What to produce:
In the records below, find the line holding "right shoulder: (394, 297)" and the line holding "left back paw: (125, 403)". Set down both, with every line between them, exactly.

--- Records for the exercise Enclosed Below ---

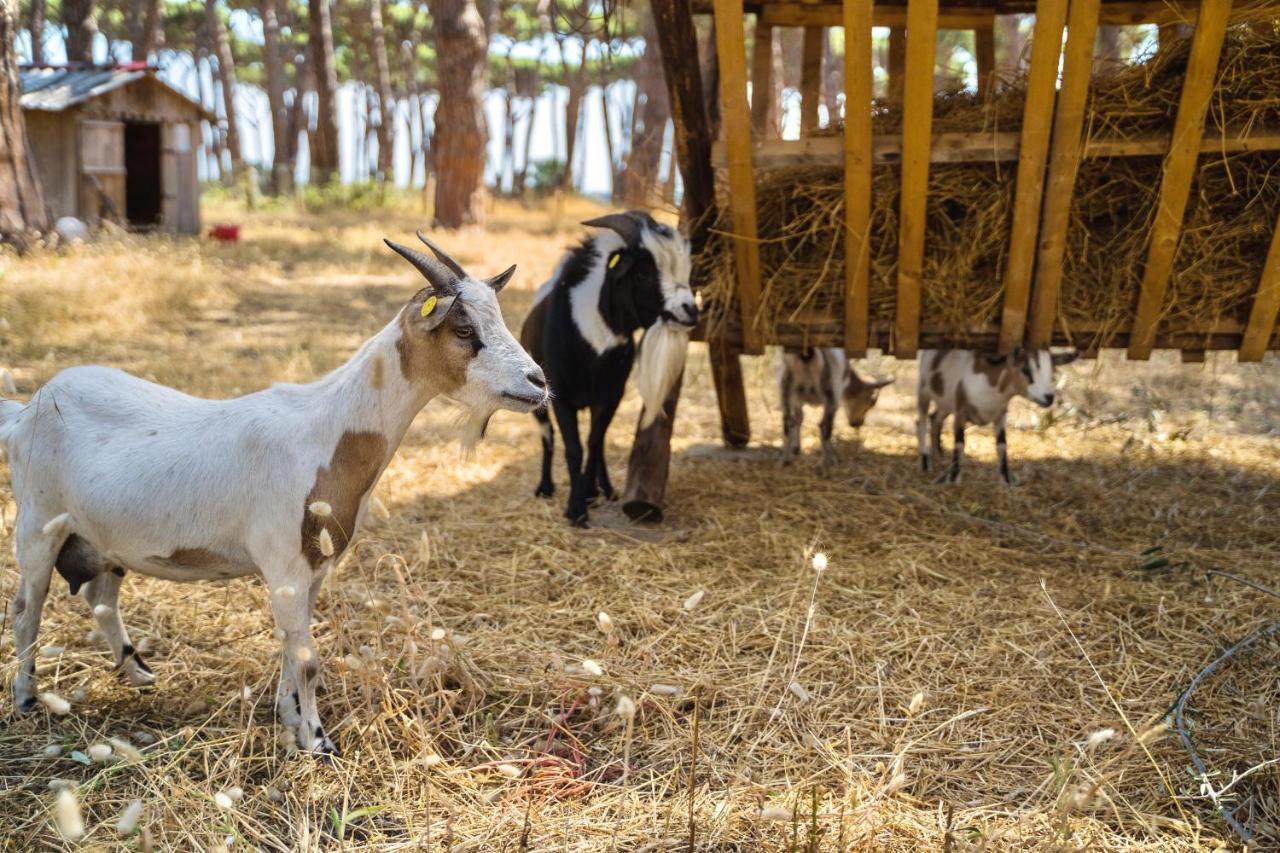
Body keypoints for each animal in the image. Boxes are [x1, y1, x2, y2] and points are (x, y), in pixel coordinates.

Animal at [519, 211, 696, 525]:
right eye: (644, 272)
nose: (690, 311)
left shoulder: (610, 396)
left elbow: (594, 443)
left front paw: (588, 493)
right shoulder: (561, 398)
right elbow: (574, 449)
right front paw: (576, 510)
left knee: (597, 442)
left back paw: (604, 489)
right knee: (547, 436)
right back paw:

--- End of Enclosed Records for the exercise ---
--- Records for the exercise Enclosed Below ---

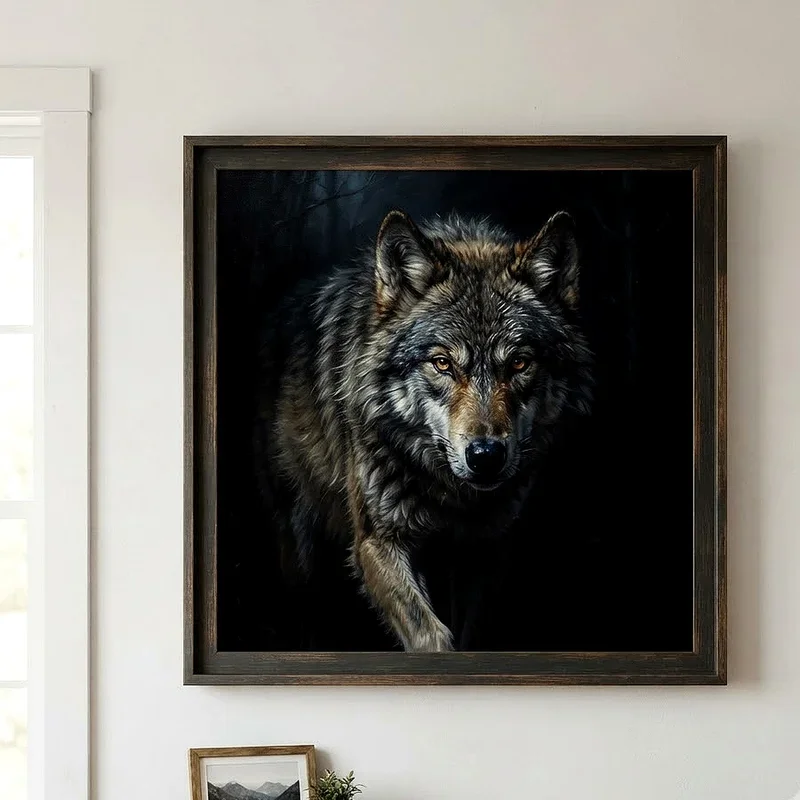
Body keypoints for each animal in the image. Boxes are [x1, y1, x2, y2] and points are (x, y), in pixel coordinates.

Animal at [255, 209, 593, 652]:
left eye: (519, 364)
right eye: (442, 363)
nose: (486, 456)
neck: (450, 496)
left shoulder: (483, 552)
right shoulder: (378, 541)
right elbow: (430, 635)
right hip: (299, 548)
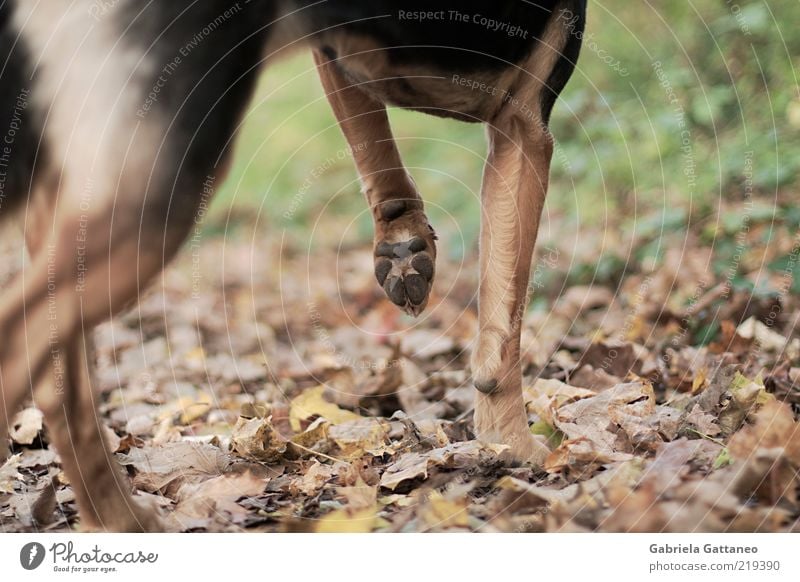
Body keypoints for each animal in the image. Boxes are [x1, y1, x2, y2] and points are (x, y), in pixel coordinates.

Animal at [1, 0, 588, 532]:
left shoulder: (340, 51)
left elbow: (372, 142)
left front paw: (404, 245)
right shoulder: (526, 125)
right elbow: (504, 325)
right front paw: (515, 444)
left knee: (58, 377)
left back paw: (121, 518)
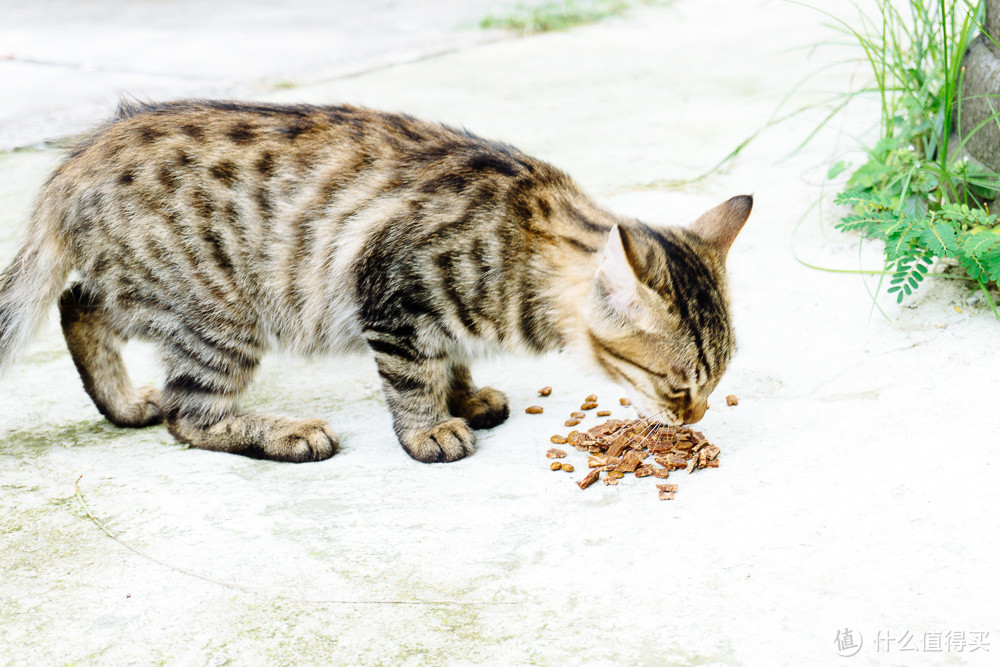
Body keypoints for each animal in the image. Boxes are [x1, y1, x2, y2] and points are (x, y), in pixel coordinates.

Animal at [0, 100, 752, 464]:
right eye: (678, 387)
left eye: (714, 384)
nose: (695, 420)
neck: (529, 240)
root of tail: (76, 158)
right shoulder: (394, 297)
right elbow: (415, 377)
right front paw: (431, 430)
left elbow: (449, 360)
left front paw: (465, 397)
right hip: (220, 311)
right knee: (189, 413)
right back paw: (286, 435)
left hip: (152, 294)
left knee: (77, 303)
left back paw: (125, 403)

--- End of Enclosed Records for the exercise ---

Output below:
right shoulder: (394, 297)
right elbow: (415, 377)
right front paw: (431, 430)
left elbow: (449, 360)
left front paw: (465, 397)
right hip: (220, 311)
right knee: (189, 413)
right back paw: (286, 435)
left hip: (152, 294)
left knee: (77, 303)
left back paw: (125, 403)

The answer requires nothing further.